Weekend Update: Home Alone
Kathleen’s doctor has advised her to try to escape the winter climate once a month, if she can, so she’s staying in Boca Raton a bit longer than necessary. The conference that brought her there started today, but she arrived on Friday afternoon, and she won’t leave until Wednesday.
In other words, I’m home alone. Unsupervised.
I was very good yesterday. I got up early, fixed breakfast, and got to work on the usual round of Saturday chores. I did a load of towels in the laundry — the dry cleaner can’t be made to wash them without fabric softener of some kind — and took down the Christmas wreath over the mantel. When I was done, shortly after six, the apartment looked not only neat but so well-groomed that the formidable Park Avenue matron that Lena Olin plays in The Reader wouldn’t sniff before sitting down. Not that we get a lot of Park Avenue matrons this far east.
I had a glass of wine or two with my spaghetti alla carbonara, but after dinner I zapped a mug of Lapsang Souchang and was constructive for an hour or two. Then I poured another glass and went out. Â
Went out in a manner of speaking, that is, to the Webcam Tavern. I had a great time with a law school chum. How we laughed! It was very jolly. But then, suddenly, it was very late, and there were two empty wine bottles at my feet. Uh-oh.
I didn’t have to drive home, and I didn’t spend any money, either on wine or on phone bills. I don’t think I said anything too stupid. But I might as well have driven into a tree, lost my wallet (and the wad of cash in it), and irreparably insulted my old friend, considering how I felt about it all this morning. The worst thing about overindulgence nowadays is the intense remorse that grips me the next day. It is a moral hangover that I rarely experienced in my hard-drinking days. “I didn’t do anything,” I tell myself, but it’s not convincing, even when it’s true.

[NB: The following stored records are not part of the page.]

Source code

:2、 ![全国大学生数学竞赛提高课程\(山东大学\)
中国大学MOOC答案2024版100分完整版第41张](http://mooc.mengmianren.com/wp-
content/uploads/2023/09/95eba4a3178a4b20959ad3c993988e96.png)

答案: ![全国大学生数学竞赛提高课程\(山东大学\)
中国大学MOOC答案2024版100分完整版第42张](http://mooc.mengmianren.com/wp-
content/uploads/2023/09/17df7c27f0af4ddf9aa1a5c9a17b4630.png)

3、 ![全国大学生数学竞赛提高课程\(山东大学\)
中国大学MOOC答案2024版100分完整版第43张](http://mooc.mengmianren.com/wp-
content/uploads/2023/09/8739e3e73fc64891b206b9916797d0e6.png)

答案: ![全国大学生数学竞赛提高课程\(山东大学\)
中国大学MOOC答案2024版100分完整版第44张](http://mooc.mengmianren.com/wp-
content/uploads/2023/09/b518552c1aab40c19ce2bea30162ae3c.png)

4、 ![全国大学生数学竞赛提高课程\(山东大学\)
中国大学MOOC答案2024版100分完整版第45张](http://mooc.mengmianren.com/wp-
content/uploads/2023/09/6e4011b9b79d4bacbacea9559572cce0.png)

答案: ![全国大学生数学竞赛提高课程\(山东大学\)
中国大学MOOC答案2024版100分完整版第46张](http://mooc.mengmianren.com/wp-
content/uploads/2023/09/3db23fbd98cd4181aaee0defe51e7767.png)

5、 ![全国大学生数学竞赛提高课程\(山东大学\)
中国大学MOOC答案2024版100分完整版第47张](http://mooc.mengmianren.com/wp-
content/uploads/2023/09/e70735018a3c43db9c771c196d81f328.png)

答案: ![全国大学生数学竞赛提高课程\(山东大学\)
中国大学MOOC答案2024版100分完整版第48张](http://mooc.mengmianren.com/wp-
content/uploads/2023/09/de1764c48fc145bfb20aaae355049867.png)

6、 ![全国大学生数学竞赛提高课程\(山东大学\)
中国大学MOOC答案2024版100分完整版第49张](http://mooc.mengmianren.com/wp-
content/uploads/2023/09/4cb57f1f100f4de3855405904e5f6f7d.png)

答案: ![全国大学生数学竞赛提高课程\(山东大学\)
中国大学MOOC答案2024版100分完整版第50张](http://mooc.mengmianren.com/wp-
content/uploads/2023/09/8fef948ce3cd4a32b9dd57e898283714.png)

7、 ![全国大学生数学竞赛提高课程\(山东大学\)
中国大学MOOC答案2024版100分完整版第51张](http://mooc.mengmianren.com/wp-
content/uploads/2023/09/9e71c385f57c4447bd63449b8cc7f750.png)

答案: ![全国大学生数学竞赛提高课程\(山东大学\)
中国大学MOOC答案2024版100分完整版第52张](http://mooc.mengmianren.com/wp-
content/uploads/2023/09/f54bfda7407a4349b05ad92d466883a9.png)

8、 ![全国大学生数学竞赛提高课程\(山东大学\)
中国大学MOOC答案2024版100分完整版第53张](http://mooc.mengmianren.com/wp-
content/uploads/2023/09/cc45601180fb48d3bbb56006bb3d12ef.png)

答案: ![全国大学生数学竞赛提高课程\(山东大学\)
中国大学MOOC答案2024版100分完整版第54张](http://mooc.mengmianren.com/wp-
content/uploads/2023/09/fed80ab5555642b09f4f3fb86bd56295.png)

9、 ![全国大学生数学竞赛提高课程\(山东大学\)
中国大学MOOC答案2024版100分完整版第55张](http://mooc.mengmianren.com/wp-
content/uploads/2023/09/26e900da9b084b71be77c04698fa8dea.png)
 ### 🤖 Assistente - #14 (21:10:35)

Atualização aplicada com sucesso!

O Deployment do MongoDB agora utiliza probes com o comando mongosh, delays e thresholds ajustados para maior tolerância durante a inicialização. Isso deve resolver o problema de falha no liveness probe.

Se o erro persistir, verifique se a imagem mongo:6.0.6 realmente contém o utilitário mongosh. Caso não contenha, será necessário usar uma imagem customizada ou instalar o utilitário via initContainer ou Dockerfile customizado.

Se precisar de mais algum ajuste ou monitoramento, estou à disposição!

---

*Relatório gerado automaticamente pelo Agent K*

That I was fit only for reading today wasn’t cause for regret, because that’s what I do on Sunday. When I’m through with the Times (three days’ worth, usually), I read The Economist. Ordinarily, The Economist confers a fine patina of virtuousness, but not today. I couldn’t for the life of me figure out the drift of a story about the record-low nominal yields of Treasury bonds.
The physical hangover wasn’t so great either, but at least it was not one of those interfering maladies that makes fatal disease seem preferable (very preferable). I was able to make breakfast once again — and to order in lunch and dinner, and to eat it all with relish. But I couldn’t shake the feeling that I’m still a disappointing young man — at sixty-one!